**Objectives**
1. Using the manuscript metadata guide below, answer each question briefly.
(a) From which elements are chapter or section headings detected?
(b) Where is the byline detected?
(c) What does the "words" metric count?
2. In the records, replace "phylum" with "division" in the lines starting at the one that contains "scientific name: Clinopodium menthifolium" and ending at the one that contains "order: Asterales". Write out only those lines, leaving everything else unchanged.

Analytics Guide for Manuscript Metadata

This guide is organized into Section-Level Metrics and Document-Level Metrics, each grouped into related categories. For each group, we explain what the metrics are and why they matter for refining your manuscript.

Section-Level Metadata Metrics

Structural & Size Metrics

Metrics that capture the basic shape and length of each section or chapter.

title & subtitle
- What it is: Chapter or section headings detected from <h1>, <h2>, <h3> elements.
- Why it matters: Ensures headings accurately reflect content and tone. Clear titles help readers navigate and set expectations.
author
- What it is: Byline detected in the first few paragraphs (e.g., “By Jane Doe”).
- Why it matters: Verifies consistent attribution and flags missing or misattributed sections early in editing.
words
- What it is: Total word count in the section.
- Why it matters: Tracks chapter length. Identify outliers—very long or short sections—to balance pacing and maintain reader engagement.

**Input records**

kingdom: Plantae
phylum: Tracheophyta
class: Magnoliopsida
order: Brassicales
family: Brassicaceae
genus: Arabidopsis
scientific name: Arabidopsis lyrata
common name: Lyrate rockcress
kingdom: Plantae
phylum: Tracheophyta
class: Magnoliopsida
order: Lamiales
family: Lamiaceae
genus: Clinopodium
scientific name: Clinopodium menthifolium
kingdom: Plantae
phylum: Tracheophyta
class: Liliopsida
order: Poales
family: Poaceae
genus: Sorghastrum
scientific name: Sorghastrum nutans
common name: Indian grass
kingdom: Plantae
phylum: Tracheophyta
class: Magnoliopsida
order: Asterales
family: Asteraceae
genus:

**Task-by-task answers**
1.
(a) From <h1>, <h2>, and <h3> elements.
(b) In the first few paragraphs.
(c) The total word count in the section.

2.
scientific name: Clinopodium menthifolium
kingdom: Plantae
division: Tracheophyta
class: Liliopsida
order: Poales
family: Poaceae
genus: Sorghastrum
scientific name: Sorghastrum nutans
common name: Indian grass
kingdom: Plantae
division: Tracheophyta
class: Magnoliopsida
order: Asterales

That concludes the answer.